Brief: Examine the data line by line and report how many lines include the word "Table", with no additional output.

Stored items

::::::

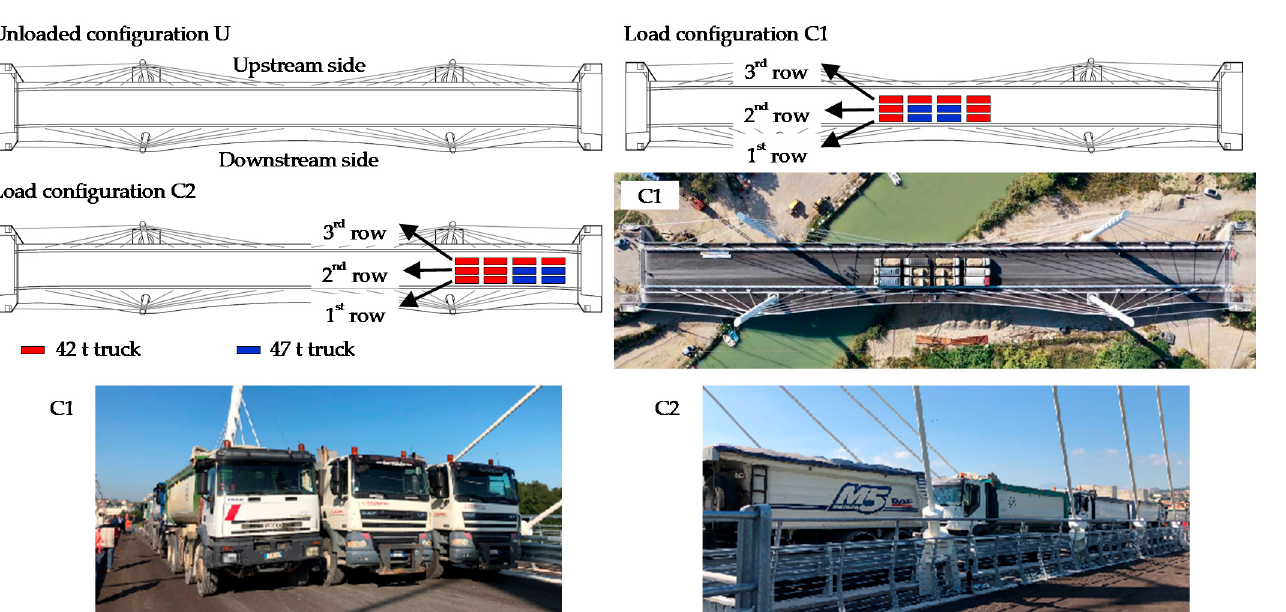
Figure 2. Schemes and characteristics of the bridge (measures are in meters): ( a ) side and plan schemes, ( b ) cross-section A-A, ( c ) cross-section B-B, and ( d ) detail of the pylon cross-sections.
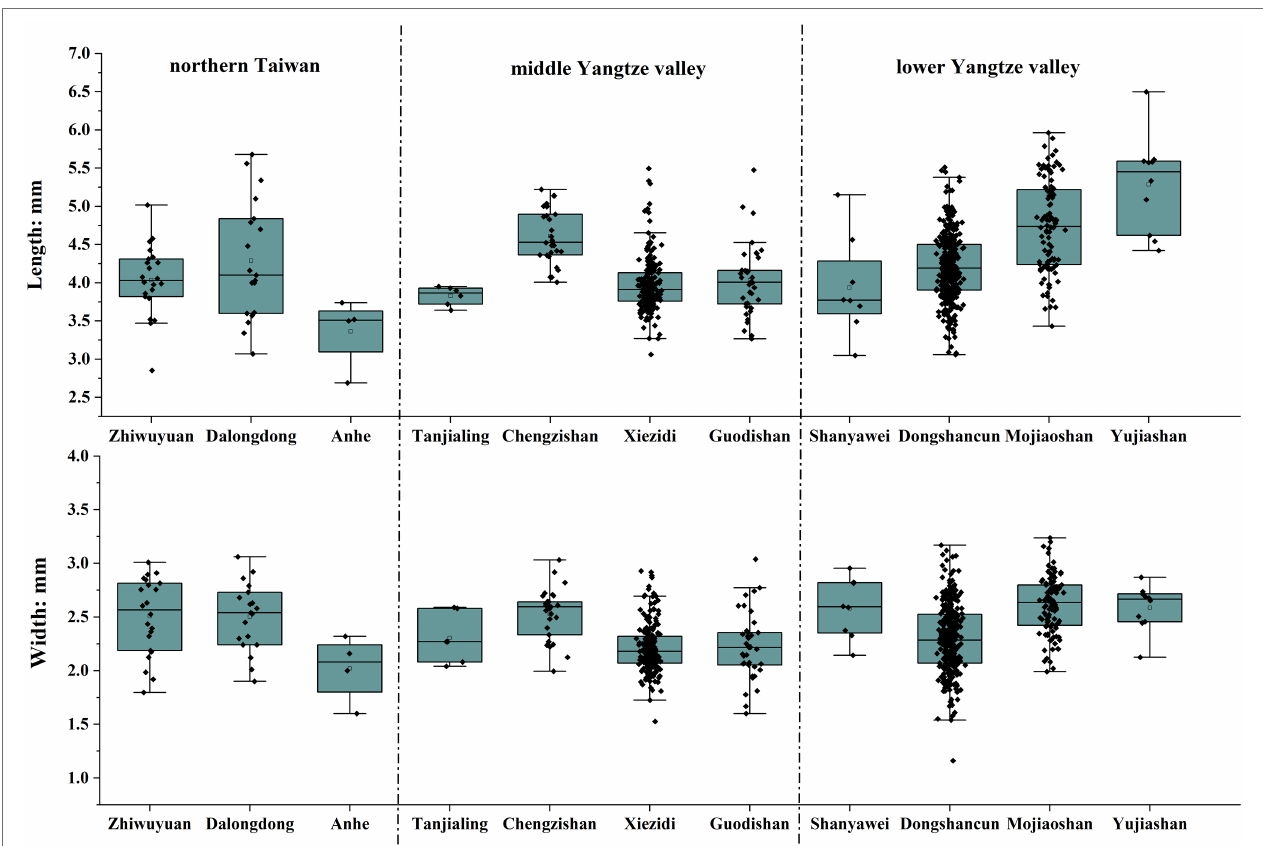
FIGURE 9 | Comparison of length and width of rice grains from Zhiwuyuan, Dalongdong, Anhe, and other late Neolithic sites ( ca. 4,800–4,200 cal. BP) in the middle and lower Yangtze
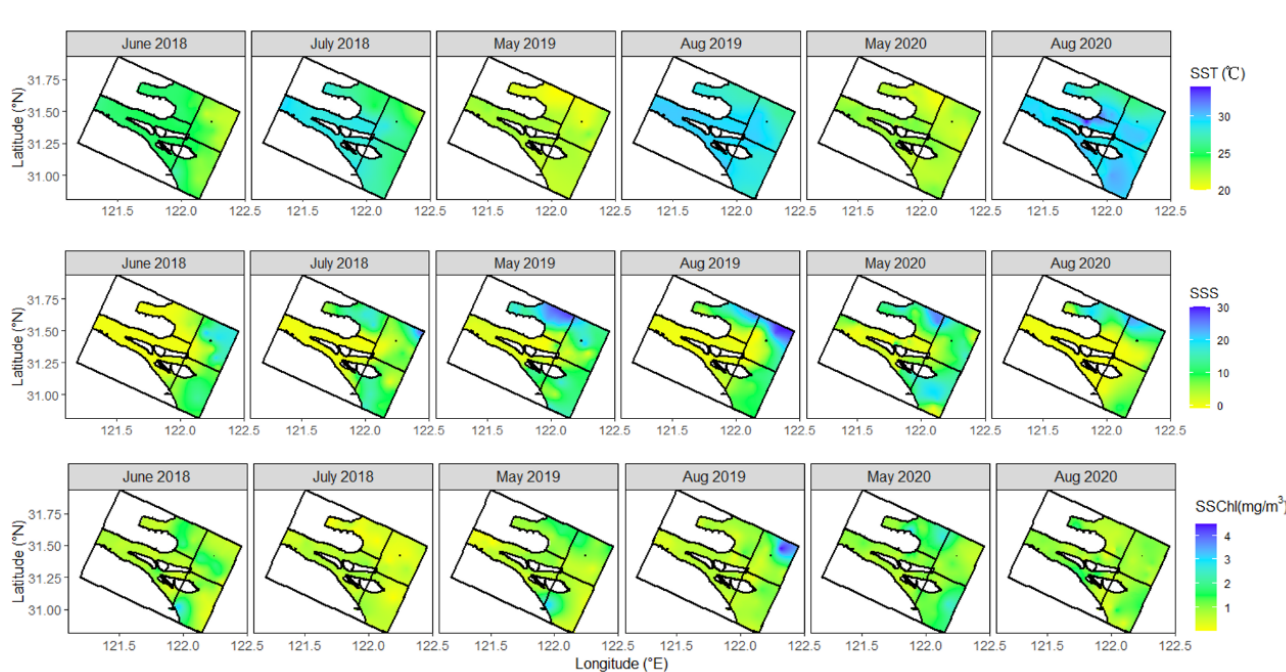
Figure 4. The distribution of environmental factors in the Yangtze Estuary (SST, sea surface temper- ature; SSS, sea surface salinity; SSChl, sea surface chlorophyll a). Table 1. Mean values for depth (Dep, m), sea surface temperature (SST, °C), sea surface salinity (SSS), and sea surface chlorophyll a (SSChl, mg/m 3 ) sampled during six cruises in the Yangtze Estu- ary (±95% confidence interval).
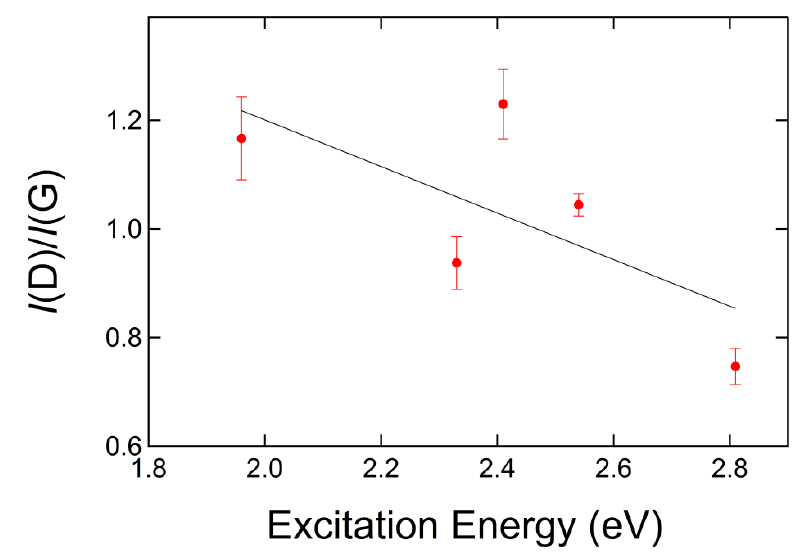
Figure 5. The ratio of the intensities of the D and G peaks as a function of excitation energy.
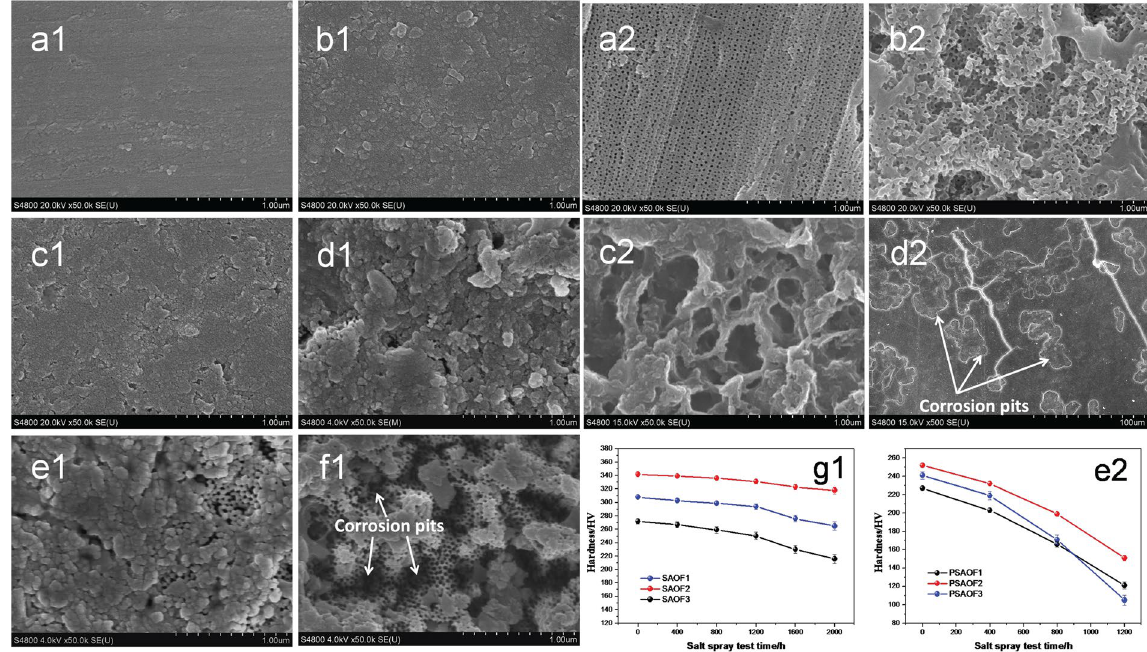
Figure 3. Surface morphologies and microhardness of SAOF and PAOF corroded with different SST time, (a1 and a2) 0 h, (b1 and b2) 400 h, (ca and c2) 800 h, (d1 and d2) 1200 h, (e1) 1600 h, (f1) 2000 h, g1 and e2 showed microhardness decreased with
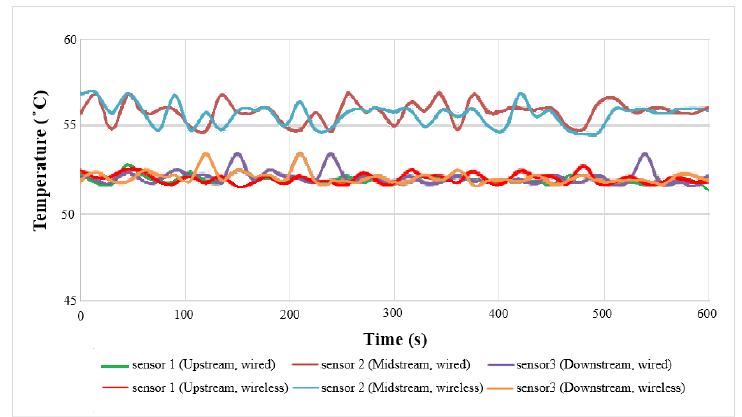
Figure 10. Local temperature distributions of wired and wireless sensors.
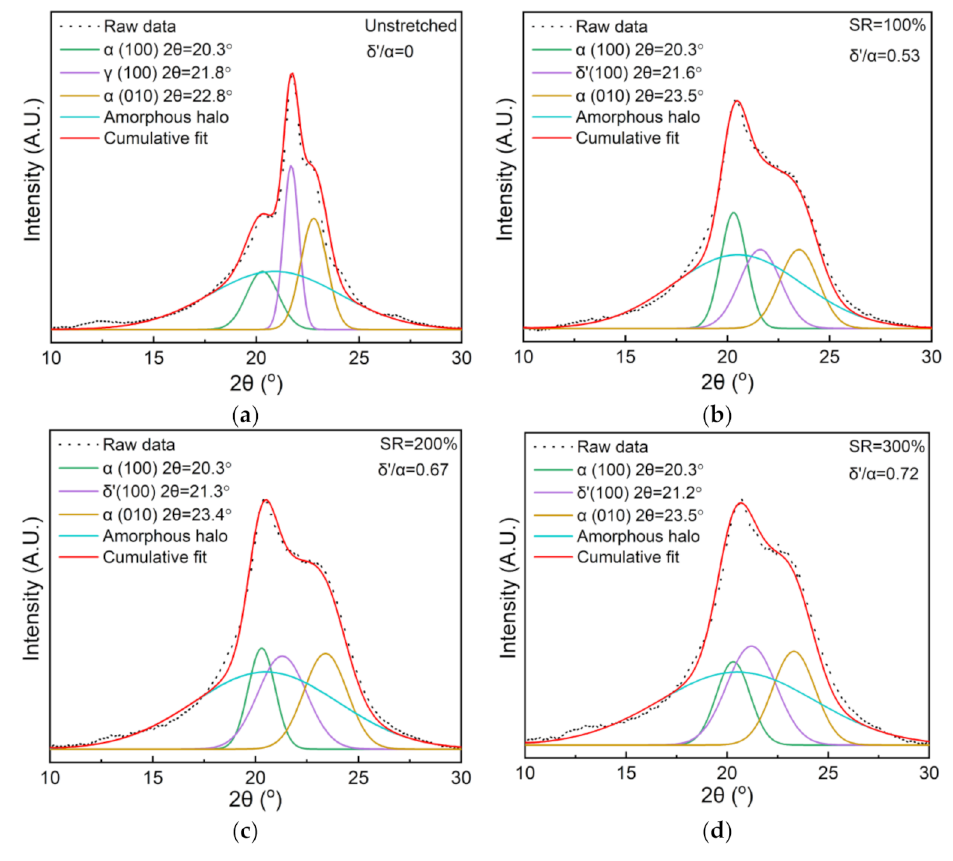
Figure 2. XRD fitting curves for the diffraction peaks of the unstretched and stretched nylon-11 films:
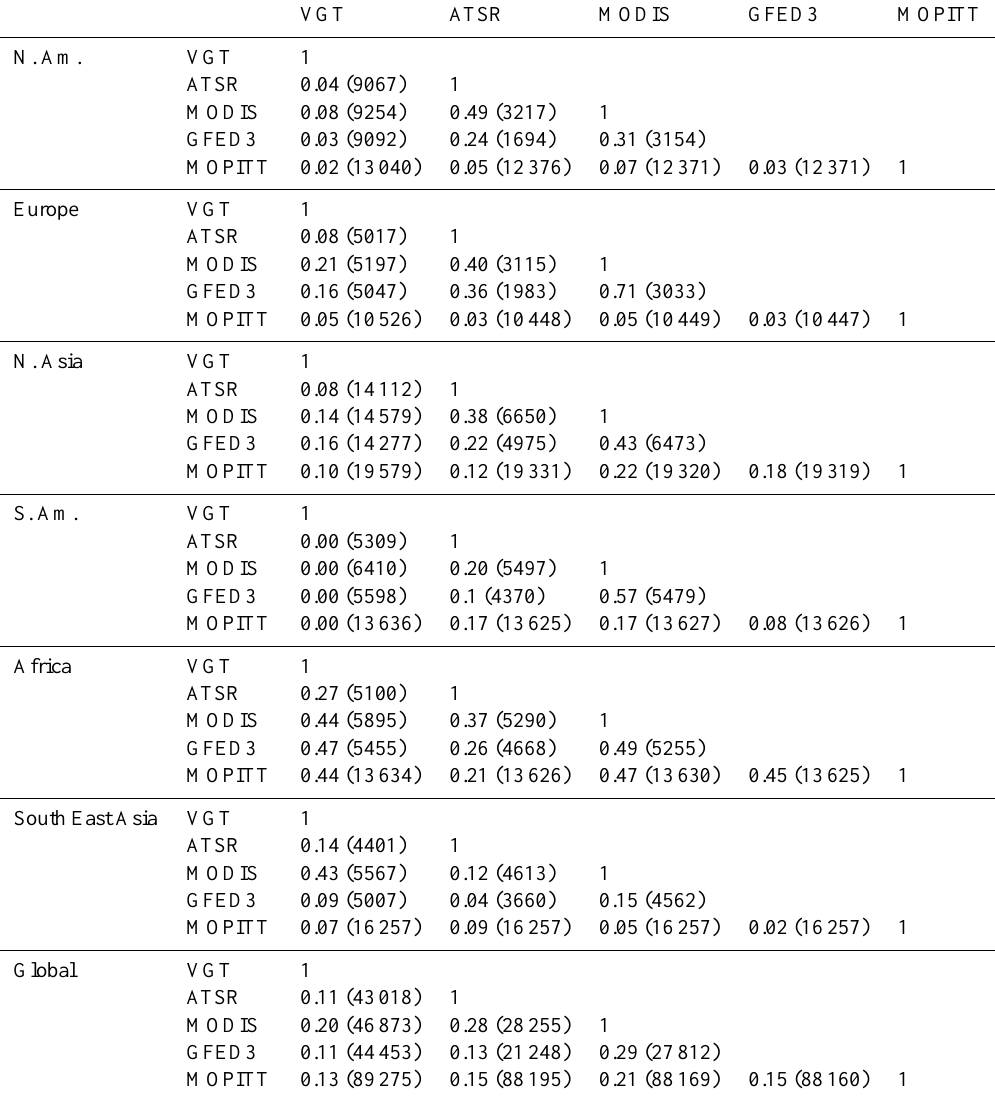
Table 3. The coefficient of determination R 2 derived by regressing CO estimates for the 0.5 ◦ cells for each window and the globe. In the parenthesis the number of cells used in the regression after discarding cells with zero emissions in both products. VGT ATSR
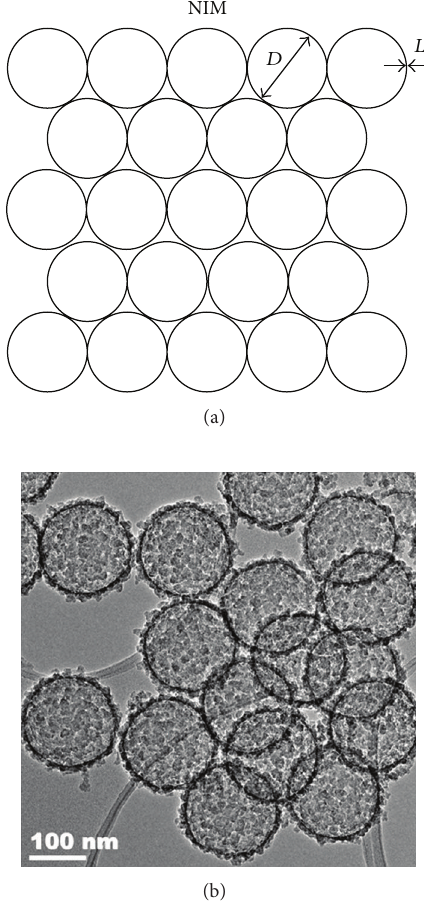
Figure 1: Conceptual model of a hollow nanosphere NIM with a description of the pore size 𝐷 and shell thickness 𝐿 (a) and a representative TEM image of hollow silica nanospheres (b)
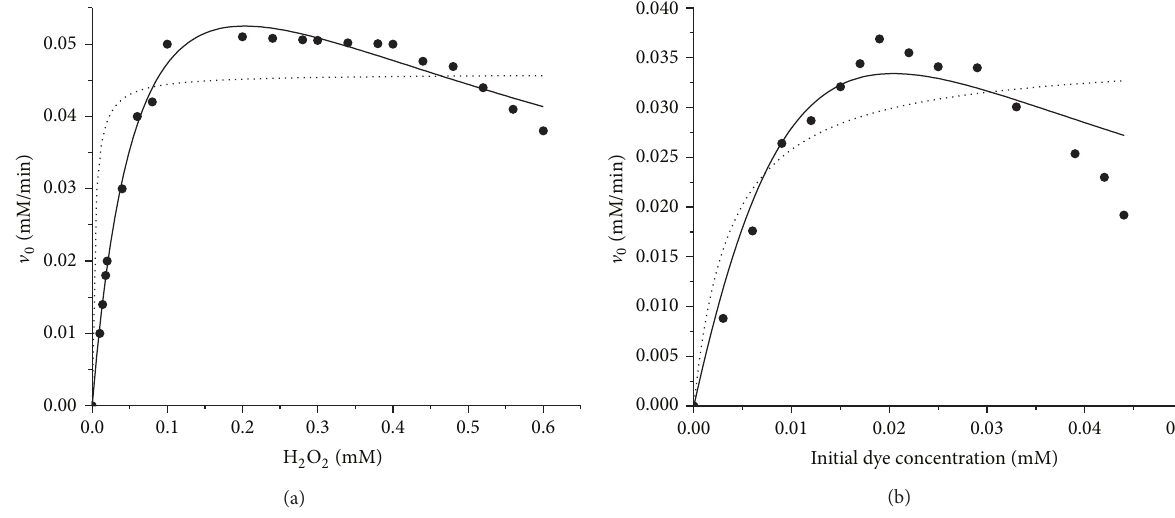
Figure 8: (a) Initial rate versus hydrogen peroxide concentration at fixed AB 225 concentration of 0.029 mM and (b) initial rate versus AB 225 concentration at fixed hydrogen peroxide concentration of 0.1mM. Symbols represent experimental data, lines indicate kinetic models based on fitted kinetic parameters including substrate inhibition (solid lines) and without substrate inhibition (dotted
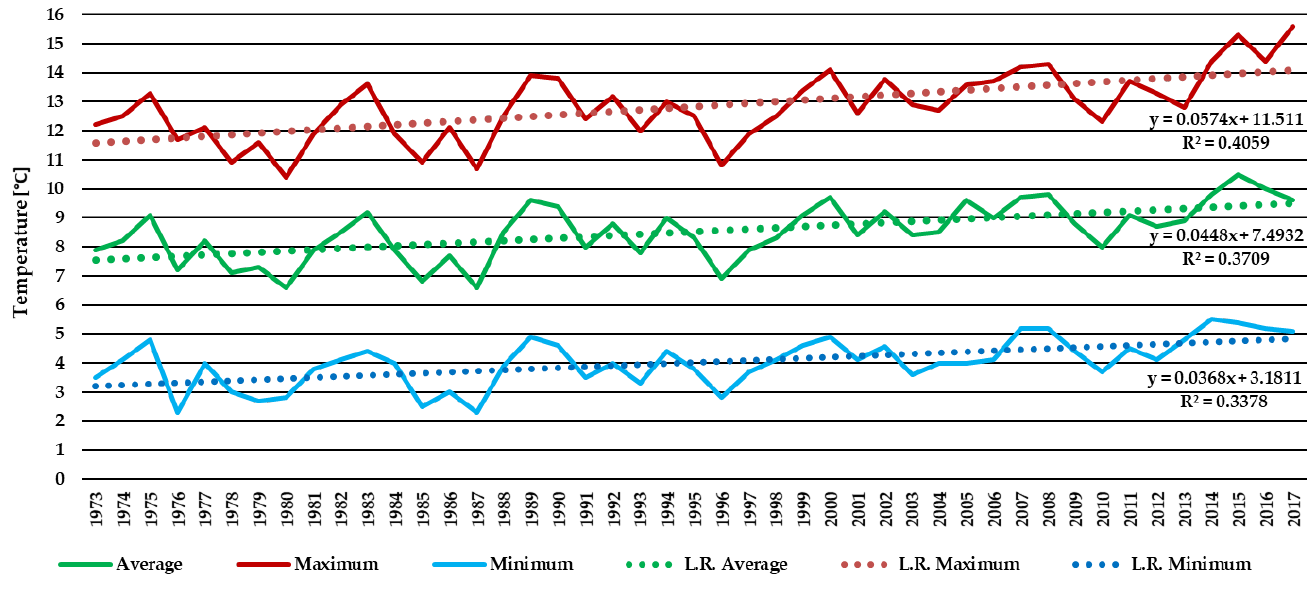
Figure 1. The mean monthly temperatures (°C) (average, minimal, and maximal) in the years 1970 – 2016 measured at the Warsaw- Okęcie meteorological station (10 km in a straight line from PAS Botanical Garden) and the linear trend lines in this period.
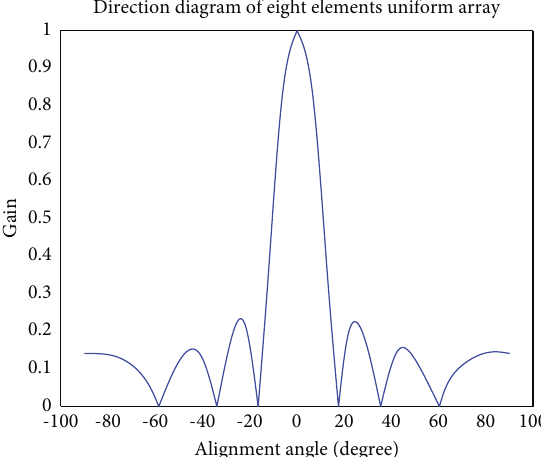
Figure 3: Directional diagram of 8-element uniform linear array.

::::::

Your response: 2